■ PROBLEM SET ■
**a)** Translate this sentence from the Camino walking account below into Spanish: "All day we were passed by other pilgrims."
**b)** Write the next part of the Camino walking account below, picking up after its final sentence.

■ TEXT BLOCK ■
****
Tuesday, September 18, 2012

Camino: Ponferrada to Villafranca del Bierzo



Today is our first real day of real walking.  We gathered in the old main square of old Ponferrada at 9:00 a.m. and sorted ourselves out. It seemed we would not need walking sticks today because much of the trail is on roads or sidewalks and fairly level.

By 9:10 we were walking out of Ponferrada, tracing a path down by the river Sill and up the hill by the electric company museum (located in an old power station).  We passed the little Santiago replica chapel and walked out through a residential district of nice homes with gardens and flowers spilling from the balconies.  This was more like a stroll than a hike, and our line stretched out about a kilometer, with John way up in front. We inevitably switched around, walking and talking with first one person or two and then others. It was cool and partly cloudy, so I only removed my sweater after an hour or so.

We stopped in our first town, Columbrianos, for coffee and a stamp in our passports about 10:30.  There was an ancient-looking “ermita” there, but it was closed up. (Alex says there’s enough theft that the churches in villages are more often kept locked when no one is around.) We had a few drops of rain as we walked through our second village, Fuentes Nuevas, and stopped in a church that was giving out stamps.  I should have gotten my stamp at the church instead of the coffee bar earlier because the church ones are much prettier.  

By noontime we were pretty much out in the country, walking past apple orchards and fig trees. We walked through a town with factories, including a large glass factory that once supplied material for the shiny facings of all those tall, ultra-modern office buildings you see in Spanish cities.  The factory however seemed very quiet with no cars around, and we thought it might have been a victim of the GFC (aka, Global Financial Crisis, as the Europeans call the 2007-present unpleasantness).

All day we were passed by other pilgrims.  Most of them had full packs and shoes hanging off the back.  Usually they were in pairs, sometime two guys, or a couple. Their pace did not seem much faster, but somehow they steadily left us behind them.  I did not think about it at the time, but our pace must have been a bit slow. Of course, there were also the bicycle pilgrims who seemed to suddenly sneak up behind you and then call out as they passed.

At kilometer 195 we passed a little house where three guys were squeezing grapes. Asked about the cosecha, they said it would begin any day now.  They were going to take a sample of the grapes (or maybe the grape juice) to the cooperative for analysis to determine which day to begin.  They were good natured fellows, and they allowed us to take pictures, try winding the press, and even to sample the light green grape juice that was spilling out in a steady stream at the bottom.
****
■ SUPPLIED ENTRIES ■
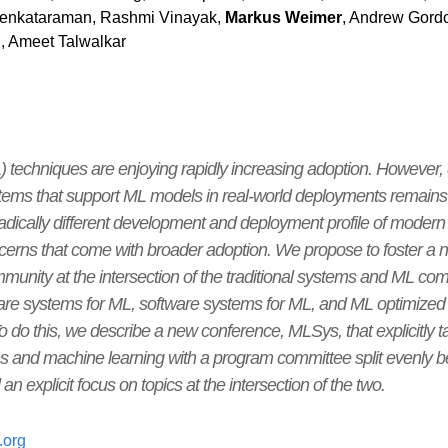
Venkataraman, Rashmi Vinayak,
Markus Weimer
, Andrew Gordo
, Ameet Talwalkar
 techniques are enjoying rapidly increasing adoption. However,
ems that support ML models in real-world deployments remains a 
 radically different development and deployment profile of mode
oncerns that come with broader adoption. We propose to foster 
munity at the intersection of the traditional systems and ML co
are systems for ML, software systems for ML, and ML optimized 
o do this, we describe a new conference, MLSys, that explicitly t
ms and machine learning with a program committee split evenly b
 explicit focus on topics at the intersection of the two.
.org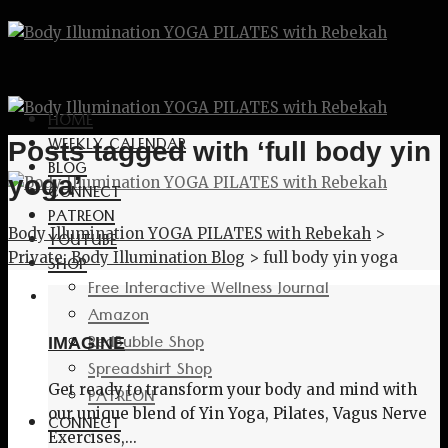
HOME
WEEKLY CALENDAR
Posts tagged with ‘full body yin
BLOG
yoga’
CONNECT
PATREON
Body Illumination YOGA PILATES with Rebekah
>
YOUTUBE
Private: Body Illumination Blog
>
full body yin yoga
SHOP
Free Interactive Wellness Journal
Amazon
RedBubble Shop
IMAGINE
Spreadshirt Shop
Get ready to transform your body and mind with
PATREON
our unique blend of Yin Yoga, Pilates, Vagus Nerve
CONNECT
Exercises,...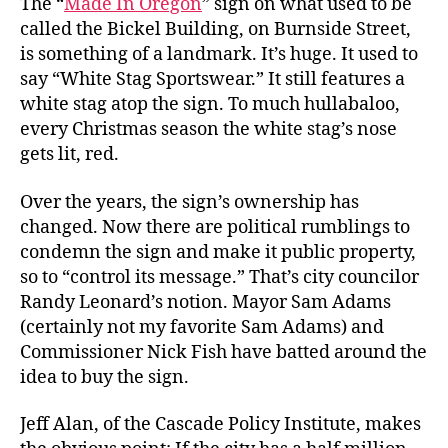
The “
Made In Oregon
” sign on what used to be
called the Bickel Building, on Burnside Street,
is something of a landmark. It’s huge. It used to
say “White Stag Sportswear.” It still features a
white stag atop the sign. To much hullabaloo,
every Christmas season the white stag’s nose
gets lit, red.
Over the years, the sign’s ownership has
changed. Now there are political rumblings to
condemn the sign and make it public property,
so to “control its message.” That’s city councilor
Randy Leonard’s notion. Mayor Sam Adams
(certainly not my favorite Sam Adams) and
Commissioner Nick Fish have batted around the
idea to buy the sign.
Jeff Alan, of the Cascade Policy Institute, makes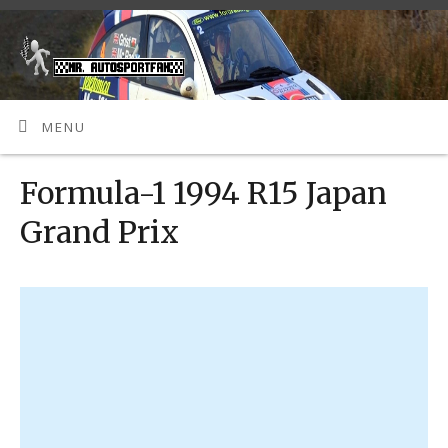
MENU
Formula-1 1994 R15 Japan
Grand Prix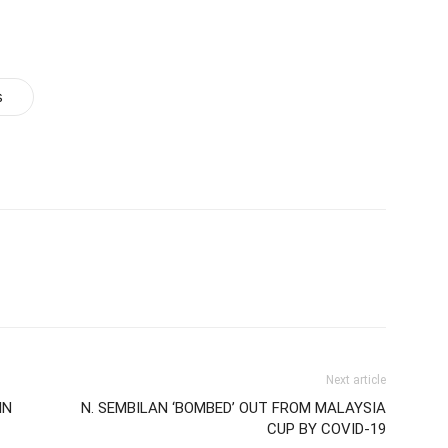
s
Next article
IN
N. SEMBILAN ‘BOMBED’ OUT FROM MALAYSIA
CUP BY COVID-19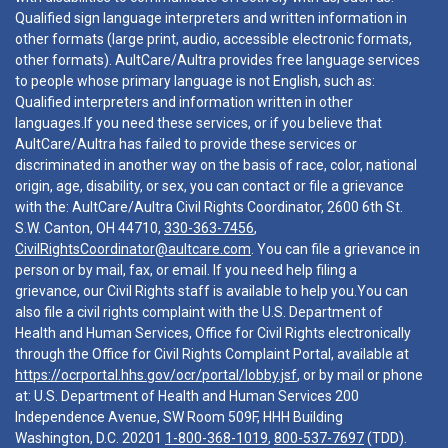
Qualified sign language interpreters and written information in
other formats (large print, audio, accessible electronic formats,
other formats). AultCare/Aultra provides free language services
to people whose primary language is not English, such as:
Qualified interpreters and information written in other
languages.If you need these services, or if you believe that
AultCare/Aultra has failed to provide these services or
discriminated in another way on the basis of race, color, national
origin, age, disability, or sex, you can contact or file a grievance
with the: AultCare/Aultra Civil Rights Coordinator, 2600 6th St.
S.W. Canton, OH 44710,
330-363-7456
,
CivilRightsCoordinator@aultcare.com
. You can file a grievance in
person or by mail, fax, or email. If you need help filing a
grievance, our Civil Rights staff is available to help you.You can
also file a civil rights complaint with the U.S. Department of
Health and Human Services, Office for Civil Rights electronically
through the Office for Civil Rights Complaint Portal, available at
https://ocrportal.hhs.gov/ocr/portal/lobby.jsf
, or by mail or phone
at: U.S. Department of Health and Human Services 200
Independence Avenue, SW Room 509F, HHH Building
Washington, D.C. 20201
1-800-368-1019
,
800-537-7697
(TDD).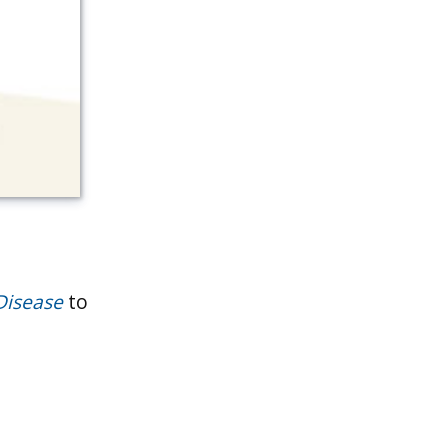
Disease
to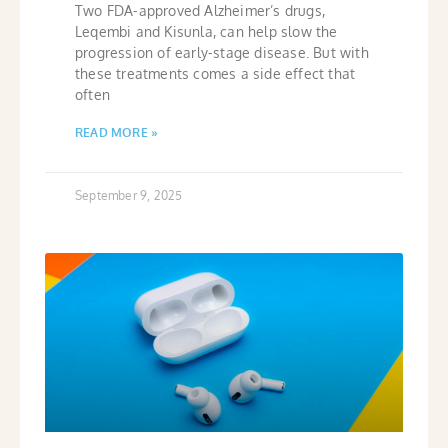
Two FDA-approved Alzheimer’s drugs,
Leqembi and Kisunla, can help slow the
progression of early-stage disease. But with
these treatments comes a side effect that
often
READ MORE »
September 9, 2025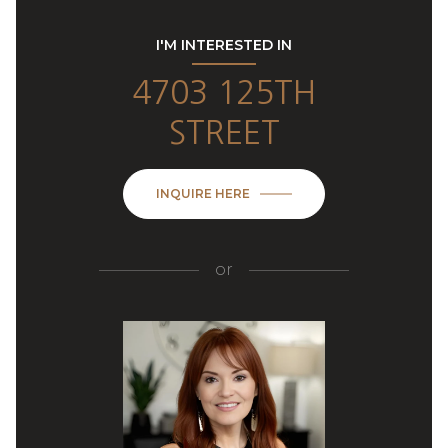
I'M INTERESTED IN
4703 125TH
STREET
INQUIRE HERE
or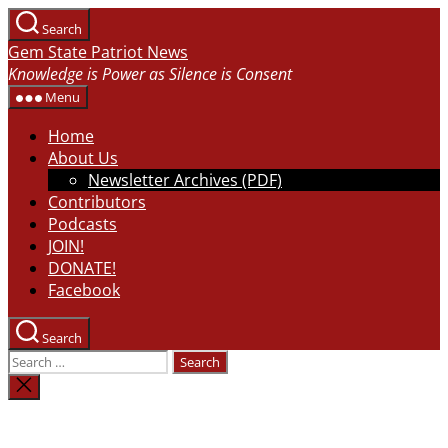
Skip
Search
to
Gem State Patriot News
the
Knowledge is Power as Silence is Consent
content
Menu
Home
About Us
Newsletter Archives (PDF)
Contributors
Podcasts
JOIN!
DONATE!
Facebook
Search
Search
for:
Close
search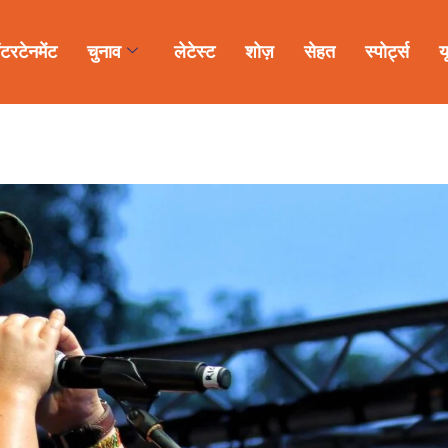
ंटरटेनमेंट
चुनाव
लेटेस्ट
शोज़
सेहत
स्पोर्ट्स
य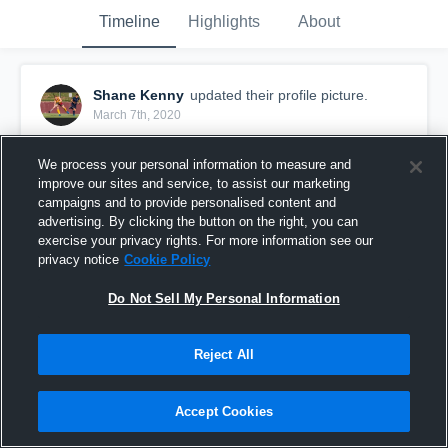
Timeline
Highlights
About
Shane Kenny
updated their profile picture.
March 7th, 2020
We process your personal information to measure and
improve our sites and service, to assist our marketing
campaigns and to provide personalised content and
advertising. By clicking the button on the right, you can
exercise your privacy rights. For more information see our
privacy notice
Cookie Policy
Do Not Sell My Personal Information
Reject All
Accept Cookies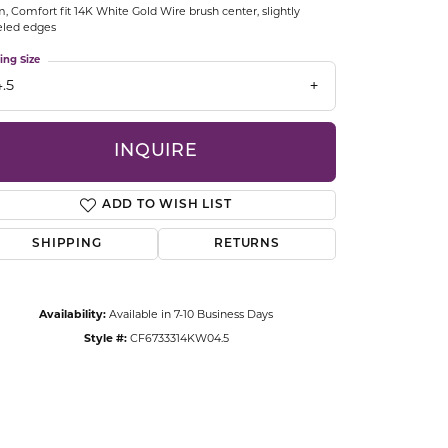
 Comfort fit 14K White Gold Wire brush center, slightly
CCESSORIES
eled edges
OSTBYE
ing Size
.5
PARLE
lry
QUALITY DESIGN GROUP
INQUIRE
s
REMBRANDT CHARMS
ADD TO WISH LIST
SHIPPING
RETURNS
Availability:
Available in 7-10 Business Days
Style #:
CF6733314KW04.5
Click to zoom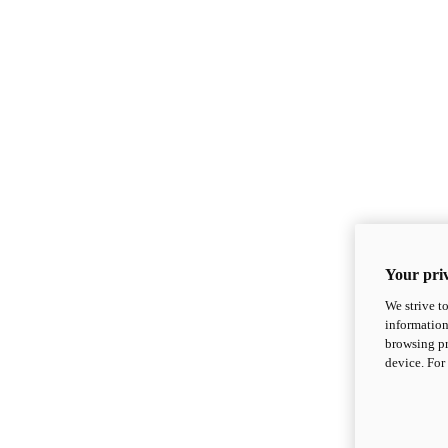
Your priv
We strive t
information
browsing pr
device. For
****
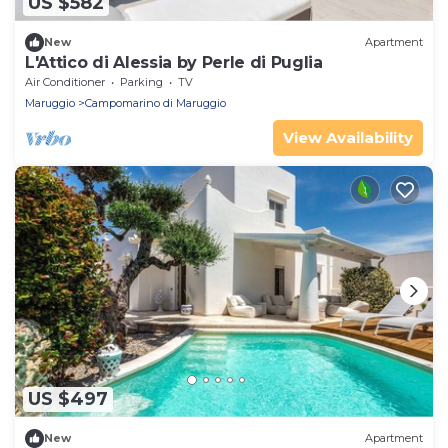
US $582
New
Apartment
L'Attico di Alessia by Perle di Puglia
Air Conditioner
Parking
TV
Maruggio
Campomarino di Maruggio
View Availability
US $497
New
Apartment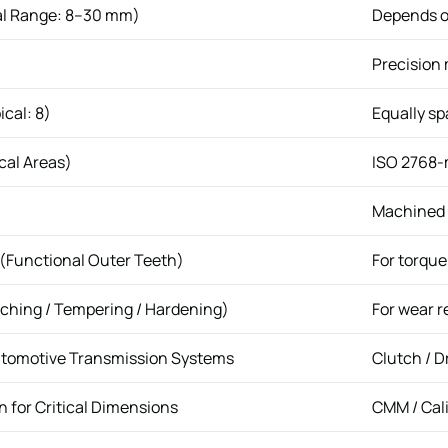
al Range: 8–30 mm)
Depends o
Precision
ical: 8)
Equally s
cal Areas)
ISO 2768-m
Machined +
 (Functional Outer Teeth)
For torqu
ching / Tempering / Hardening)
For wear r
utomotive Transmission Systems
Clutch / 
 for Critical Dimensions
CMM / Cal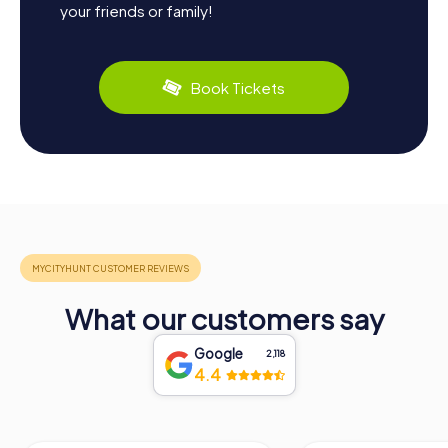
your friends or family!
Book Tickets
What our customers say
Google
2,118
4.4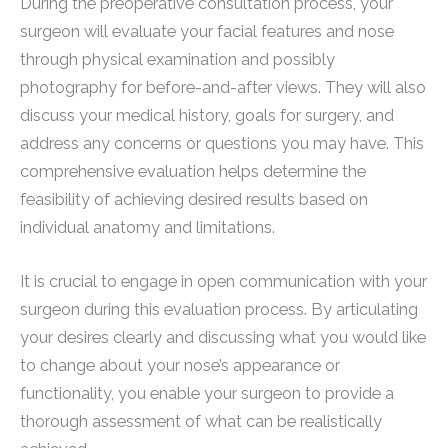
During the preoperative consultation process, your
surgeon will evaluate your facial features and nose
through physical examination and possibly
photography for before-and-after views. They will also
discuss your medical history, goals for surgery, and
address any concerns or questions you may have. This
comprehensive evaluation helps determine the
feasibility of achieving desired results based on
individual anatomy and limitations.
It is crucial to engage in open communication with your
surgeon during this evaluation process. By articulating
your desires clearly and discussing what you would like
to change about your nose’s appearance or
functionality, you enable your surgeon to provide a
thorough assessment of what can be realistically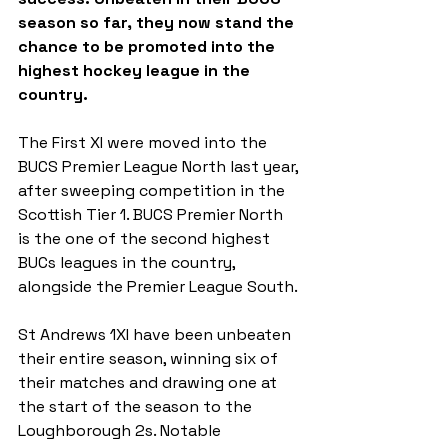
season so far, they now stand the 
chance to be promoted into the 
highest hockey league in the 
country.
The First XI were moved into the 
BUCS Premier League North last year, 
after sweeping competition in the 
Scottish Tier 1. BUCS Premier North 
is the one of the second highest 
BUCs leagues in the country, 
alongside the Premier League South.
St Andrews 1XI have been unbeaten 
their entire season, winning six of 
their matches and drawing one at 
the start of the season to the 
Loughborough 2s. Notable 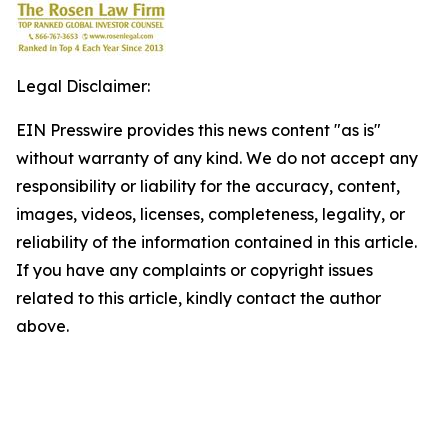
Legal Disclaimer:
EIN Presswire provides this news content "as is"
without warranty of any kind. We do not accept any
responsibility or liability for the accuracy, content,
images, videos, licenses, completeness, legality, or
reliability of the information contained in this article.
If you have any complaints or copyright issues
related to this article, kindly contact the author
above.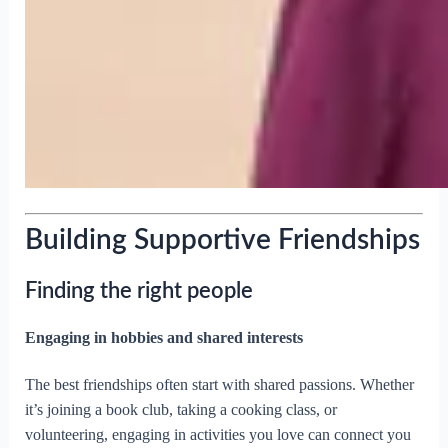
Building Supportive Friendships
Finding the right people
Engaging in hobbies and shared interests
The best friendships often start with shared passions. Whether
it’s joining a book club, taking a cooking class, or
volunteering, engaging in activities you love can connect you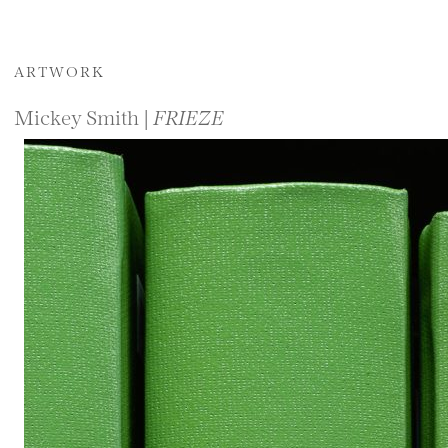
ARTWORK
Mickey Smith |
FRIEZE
****
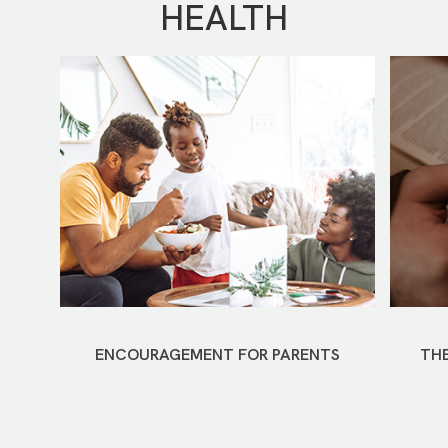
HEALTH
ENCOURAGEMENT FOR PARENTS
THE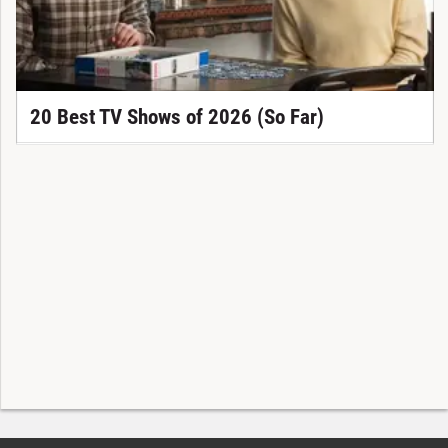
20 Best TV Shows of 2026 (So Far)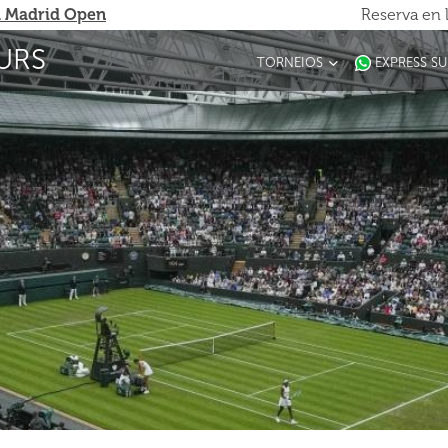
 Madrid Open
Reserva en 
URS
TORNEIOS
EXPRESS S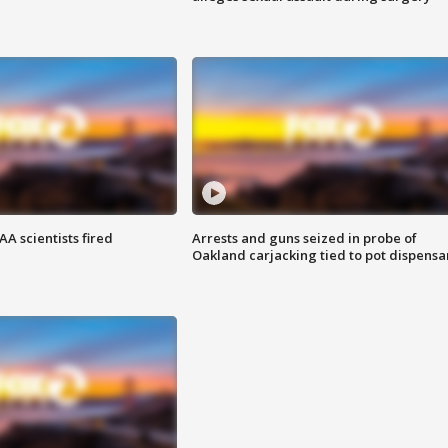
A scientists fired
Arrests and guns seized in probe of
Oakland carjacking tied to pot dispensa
****
■ EXERCISE ANSWERS ■
**a)** Todo el día nos adelantaron otros peregrinos.

**b)**
We had a picnic lunch under plane trees just before Cacabelos town. Alex had brought a good salad with cheese and chorizo, as well as cookies and melon (the one that looks like a honeydew but is much more tasty). Piel de sapo melons have a super-sweet flavor with a juicy, honedew-like appearance. Piel de sapo literally translates to "Skin of Toad."  

Suddenly, John jumped up and set off.  He was gone before any of the rest of us finished eating.  Maria explained that he had walked fast all morning, gotten way ahead, but failed to get any stamps. So he was determined to make up time. Or something.

We continued through Cacabelos, down narrow streets with bright flowers hanging from the balconies and wood timbered houses.  We’re beginning to see bodegas and companies involved in wine production.  We looked into a stone building with lots of wine barrels and a tasting event in progress, but did not stop.  Some looked for a bathroom in La Moncloa – that is the restaurant famous in all the guidebooks for giving a free glass of wine to any pilgrim who stops in and says, in Spanish, the precise phrase “Do you have a cup of wine for a poor pilgrim who is thirsty?” 

Some of us continued on. We found an albergue on the outskirts of town, built in a semi-circle and with clean restroom facilities where Joe, Mary Ellen and I stopped briefly.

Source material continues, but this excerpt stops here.